【砂の城】インド未来幻想
「その受賞者は……三十二番、ガネーシャ村、ナーギニーとする!」

 ――え……?

「やったわ! ナーギニー!!」

「え……?」

 シャニの言葉を解する間もなく彼女が感じたのは、シュリーの抱き締める腕の強さと、甲高い喜びの声であった。途端、砂と人の群れで(くす)ぶる真中を、二人は再び押し流されていく。シュリーによって手首を掴まれたナーギニーは、いつの間にか階段を駆け上がり、いつの間にかシャニの顔前に引き出されていた。

「シュ、シュリー……」

 受賞の二文字を噛み締める余裕もなく、少女は弱々しい声を洩らして、咄嗟にシュリーの腕へしがみついた。シャニの長く細い淫靡(いんび)な両眼が、全身を舐め回していたからだった。
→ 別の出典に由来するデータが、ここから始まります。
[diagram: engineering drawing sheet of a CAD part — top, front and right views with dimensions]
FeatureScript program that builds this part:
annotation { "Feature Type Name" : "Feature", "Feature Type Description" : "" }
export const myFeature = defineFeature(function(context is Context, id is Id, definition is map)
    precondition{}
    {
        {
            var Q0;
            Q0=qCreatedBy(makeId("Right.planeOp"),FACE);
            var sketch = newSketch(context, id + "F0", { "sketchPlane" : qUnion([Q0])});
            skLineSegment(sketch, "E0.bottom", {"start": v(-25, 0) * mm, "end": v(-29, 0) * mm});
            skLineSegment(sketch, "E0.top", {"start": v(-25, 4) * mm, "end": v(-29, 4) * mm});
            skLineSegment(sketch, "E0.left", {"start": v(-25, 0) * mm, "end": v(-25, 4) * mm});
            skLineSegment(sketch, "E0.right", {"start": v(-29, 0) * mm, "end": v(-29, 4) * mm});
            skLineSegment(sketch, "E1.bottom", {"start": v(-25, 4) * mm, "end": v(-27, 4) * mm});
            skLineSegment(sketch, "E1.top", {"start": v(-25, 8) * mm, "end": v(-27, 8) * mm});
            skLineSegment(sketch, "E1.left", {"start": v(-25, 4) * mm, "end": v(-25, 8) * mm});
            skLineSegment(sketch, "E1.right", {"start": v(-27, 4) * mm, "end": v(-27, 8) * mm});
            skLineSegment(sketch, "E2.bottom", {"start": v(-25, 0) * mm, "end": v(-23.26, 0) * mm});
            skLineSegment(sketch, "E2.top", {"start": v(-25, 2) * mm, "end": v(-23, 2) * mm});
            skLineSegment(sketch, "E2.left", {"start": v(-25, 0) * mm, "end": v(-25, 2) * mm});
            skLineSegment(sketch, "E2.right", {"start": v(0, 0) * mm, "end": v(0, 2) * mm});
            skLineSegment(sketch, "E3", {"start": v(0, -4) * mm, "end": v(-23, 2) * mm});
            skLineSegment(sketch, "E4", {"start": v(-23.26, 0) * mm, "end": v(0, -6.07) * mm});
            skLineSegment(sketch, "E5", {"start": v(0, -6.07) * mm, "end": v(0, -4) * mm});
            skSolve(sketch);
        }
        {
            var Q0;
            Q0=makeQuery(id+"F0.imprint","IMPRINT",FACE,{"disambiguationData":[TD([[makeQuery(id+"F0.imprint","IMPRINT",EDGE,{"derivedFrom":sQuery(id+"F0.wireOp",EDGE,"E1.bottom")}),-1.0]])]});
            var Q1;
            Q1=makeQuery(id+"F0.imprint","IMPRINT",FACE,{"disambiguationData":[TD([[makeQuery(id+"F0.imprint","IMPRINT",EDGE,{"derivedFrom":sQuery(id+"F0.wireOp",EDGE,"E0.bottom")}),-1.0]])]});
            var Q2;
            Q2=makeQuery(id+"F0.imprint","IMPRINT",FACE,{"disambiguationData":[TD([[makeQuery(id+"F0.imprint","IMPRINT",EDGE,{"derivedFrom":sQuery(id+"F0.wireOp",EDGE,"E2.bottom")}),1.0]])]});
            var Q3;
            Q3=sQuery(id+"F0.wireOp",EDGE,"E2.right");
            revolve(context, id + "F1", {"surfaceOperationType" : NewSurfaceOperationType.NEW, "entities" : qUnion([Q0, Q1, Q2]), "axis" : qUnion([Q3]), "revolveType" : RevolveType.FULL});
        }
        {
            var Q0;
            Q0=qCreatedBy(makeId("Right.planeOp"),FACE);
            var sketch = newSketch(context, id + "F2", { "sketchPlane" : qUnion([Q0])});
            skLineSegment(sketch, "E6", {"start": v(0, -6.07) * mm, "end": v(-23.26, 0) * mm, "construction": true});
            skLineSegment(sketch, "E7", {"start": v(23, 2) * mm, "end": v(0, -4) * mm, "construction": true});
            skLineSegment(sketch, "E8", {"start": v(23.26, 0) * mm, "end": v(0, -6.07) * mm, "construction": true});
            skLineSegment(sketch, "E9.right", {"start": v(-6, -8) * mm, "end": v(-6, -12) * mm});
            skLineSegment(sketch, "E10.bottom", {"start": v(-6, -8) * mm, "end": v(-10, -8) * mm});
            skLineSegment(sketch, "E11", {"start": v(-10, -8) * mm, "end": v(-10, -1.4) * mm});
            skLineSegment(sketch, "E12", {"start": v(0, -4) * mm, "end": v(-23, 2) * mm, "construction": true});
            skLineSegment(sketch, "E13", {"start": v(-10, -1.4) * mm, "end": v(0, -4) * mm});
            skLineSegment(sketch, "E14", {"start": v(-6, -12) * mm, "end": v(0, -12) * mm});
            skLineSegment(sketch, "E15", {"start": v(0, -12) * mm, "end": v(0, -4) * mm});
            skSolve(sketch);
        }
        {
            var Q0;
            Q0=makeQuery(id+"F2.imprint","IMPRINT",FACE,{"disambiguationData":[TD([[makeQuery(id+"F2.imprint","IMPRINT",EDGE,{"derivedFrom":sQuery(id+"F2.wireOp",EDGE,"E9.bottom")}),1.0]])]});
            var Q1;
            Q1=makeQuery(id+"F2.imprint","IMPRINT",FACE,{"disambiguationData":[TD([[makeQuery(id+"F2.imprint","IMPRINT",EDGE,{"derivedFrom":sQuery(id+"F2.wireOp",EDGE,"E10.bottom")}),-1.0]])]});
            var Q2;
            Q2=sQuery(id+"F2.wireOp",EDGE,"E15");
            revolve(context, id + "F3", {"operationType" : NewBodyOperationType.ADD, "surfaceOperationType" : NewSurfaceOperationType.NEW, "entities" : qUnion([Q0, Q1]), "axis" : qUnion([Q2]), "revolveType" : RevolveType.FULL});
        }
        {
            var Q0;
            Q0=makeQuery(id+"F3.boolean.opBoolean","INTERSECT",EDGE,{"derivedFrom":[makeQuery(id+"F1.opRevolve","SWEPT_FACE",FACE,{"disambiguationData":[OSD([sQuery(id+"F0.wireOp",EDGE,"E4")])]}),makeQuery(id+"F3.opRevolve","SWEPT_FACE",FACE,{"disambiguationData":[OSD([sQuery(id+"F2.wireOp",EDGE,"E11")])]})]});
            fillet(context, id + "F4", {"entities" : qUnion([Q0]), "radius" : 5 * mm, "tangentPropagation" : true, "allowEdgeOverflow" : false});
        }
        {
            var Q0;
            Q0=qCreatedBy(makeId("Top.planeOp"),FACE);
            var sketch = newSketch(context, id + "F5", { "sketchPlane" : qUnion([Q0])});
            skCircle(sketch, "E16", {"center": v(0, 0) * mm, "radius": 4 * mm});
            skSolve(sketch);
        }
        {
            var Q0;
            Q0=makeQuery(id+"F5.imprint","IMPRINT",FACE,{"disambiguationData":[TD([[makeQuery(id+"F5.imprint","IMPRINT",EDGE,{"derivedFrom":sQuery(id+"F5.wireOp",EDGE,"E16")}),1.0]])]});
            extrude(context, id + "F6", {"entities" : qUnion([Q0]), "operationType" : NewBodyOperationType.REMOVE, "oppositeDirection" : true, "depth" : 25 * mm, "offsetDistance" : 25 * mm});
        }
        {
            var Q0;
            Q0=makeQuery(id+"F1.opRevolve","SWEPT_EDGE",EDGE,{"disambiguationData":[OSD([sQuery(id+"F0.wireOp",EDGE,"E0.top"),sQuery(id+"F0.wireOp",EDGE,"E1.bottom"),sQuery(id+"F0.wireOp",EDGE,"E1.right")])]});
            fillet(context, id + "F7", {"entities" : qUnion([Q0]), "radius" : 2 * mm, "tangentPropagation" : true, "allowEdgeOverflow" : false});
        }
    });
「シュリー、そしてナーギニー。二人共おめでとう。今朝、各州に送り込んでいた伝令が全て集結し、選良披露に出場する他州の代表者が決定したと連絡が入りました。例外ではありますが、貴女方二名をこのウッタルプラディッシュ州の代表者と認めます。……良いですかな、お二人共? 六日後から一週間掛けて行なわれる寵姫(ちょうき)選別期間を楽しみにしておりますよ」

 シャニは淀みなくそう言い、ニヤリと軽く笑んでみせた。垂れ下がった頬の肉塊が、まるで生き物のようにぐにゃりと(うごめ)く。再びナーギニーをじっと見つめ、家臣の一人に目配せをしたシャニは、今後の予定を説明する為に、二人を廟の裏へ連れていくよう命じた。